TEXTE SOURCE:
Publié le 01/12/2014 par Sylvain Gressier / Catégorie: Critique

Au sortir d'un générique digne d'une fiction d'épouvante, le film s'ouvre sur un homme d'une cinquantaine d'années, tout de noir vêtu. Il s'appuie sur sa canne en claudiquant et traverse une forêt au vert profond. Un cadavre de rapace arrête son pas. Il le ramasse, le fourre dans un sac en plastique, puis continue son chemin. Les divers plans de caméra dont une vertigineuse plongée du haut d'un arbre ne laisse aucun doute quant à la mise en scène de la situation, le ton est donné : Martin uit den Bogaard est un personnage et ce documentaire, son aventure.

 

Cells de Wil Mathijs

Ayant troqué son noir manteau pour une blouse blanche, on le retrouve peu après dans ce qui semble être son laboratoire. Là, il enfonce des électrodes dans les orifices de son compagnon à plumes. Telle est l’œuvre de Martin. À la manière d'un docteur Frankenstein des vernissages, il scrute la mort pour y trouver la vie. Armé d'un voltmètre, il capte les infimes émissions électriques résultant de la décomposition des corps dont il ralentit la décrépitude en les sanctuarisant dans des vitrines de verre. Ces fantômes électriques, il les traduit, à l'aide d'un ordinateur, en sons et en images qui fluctuent au rythme de l'après vie du corps fait œuvre. Martin a le sens de la mise en scène. L'air de ne pas y toucher avec son style de poète maudit et son humour pince sans rire, il nous entraîne dans sa propre quête d'immortalité. Pour devenir, à la fin de sa propre vie, son ultime œuvre, il balade sa désinvolture et le spectateur au gré des institutions, questionnant des fonctionnaires bien en mal de légiférer sur l'usage du cadavre en devenir.

DONNÉES SOURCES:
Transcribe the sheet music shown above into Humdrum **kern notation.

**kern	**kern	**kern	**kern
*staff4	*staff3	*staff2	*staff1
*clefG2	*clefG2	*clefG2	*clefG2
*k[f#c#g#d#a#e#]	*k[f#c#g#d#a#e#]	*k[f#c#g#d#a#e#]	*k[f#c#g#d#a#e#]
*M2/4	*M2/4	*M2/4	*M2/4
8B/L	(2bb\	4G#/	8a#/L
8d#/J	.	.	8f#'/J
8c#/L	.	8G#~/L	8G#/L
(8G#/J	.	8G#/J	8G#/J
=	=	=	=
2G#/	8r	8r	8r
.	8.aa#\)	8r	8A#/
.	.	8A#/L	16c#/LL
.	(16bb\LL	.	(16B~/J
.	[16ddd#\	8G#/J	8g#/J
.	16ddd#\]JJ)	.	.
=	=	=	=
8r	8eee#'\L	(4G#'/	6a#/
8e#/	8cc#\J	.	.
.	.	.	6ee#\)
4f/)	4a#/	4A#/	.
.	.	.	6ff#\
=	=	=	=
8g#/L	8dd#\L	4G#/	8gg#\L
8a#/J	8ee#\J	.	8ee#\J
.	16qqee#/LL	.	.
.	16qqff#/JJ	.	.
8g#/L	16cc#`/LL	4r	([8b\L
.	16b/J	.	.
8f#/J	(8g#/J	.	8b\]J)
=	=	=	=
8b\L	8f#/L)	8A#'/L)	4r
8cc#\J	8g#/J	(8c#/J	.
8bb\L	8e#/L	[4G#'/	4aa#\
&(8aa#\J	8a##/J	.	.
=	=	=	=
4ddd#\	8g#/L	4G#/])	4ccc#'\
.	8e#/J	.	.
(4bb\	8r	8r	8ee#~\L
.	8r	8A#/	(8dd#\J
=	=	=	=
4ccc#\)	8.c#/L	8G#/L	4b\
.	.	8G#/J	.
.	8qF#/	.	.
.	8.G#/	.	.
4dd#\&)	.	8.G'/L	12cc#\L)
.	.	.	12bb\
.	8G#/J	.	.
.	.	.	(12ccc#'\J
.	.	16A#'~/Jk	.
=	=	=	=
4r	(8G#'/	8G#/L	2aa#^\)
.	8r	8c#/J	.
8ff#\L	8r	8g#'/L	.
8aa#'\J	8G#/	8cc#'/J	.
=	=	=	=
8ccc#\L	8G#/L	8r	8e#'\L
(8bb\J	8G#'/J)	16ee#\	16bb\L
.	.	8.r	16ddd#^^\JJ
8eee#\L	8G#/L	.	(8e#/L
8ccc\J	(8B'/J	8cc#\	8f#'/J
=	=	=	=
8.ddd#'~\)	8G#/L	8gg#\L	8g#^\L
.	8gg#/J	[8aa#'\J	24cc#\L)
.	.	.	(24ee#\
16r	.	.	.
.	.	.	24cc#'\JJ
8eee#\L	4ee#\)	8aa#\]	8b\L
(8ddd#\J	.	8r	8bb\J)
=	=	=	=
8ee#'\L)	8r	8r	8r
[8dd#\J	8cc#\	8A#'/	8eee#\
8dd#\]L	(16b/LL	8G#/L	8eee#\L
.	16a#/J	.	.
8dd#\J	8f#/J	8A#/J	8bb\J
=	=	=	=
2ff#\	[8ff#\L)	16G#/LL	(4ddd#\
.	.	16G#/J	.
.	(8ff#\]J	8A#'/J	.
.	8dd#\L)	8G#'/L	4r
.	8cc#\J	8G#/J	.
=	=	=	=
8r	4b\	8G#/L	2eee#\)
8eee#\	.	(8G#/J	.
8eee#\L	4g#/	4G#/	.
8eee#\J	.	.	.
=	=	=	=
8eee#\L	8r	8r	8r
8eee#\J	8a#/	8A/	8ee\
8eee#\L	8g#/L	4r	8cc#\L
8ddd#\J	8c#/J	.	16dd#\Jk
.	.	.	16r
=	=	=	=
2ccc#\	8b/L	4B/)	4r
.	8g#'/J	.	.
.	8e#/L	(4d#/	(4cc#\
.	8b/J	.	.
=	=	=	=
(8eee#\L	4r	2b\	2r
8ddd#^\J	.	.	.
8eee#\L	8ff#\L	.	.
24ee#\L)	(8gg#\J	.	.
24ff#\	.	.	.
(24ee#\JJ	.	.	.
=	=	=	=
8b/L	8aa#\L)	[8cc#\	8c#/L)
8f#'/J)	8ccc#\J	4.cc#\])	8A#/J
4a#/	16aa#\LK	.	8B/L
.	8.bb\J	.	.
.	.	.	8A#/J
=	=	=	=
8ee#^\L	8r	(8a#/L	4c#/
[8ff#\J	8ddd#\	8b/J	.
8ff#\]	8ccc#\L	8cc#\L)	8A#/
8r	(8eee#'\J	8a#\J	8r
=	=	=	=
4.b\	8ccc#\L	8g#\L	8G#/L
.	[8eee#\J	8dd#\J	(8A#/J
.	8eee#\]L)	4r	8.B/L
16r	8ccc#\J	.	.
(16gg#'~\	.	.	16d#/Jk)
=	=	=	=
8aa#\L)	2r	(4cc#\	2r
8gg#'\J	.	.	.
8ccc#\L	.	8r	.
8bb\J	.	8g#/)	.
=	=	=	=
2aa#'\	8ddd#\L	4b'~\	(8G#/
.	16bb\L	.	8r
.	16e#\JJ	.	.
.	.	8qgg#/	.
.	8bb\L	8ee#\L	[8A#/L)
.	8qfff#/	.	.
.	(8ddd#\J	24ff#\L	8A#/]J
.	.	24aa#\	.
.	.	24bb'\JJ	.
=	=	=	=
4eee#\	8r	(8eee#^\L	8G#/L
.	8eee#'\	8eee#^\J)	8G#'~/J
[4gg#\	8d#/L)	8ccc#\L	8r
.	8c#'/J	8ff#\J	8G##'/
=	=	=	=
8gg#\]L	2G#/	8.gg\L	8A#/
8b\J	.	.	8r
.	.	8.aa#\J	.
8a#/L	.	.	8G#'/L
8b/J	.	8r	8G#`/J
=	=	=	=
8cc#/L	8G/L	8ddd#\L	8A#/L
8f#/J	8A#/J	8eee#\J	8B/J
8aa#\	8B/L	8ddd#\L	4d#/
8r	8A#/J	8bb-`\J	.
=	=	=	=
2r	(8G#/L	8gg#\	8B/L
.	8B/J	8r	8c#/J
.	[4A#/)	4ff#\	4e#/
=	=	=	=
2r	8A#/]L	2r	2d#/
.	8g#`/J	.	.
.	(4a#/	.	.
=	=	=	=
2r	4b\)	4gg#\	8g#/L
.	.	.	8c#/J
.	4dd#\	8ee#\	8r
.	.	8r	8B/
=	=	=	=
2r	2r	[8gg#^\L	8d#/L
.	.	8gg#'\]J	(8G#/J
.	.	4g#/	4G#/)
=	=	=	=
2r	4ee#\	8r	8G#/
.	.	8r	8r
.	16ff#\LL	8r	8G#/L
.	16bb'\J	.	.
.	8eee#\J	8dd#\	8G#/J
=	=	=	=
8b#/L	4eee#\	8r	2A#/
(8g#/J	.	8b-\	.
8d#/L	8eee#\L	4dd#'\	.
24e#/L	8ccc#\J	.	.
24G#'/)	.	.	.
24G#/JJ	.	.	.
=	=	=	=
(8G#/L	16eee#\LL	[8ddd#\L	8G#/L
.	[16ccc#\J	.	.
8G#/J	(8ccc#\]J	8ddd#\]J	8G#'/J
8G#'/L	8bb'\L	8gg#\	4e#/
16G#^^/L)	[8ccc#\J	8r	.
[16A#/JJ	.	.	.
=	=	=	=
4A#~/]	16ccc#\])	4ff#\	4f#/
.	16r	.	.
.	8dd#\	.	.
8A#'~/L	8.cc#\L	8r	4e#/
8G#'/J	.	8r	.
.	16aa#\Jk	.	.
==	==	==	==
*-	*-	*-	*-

CONSIGNE: Recopiez la partie de la critique qui va de « Publié le 01/12/2014 » jusqu'à « documentaire, son aventure. », en changeant « rapace » en « corbeau ».

CORRIGÉ:
Publié le 01/12/2014 par Sylvain Gressier / Catégorie: Critique

Au sortir d'un générique digne d'une fiction d'épouvante, le film s'ouvre sur un homme d'une cinquantaine d'années, tout de noir vêtu. Il s'appuie sur sa canne en claudiquant et traverse une forêt au vert profond. Un cadavre de corbeau arrête son pas. Il le ramasse, le fourre dans un sac en plastique, puis continue son chemin. Les divers plans de caméra dont une vertigineuse plongée du haut d'un arbre ne laisse aucun doute quant à la mise en scène de la situation, le ton est donné : Martin uit den Bogaard est un personnage et ce documentaire, son aventure.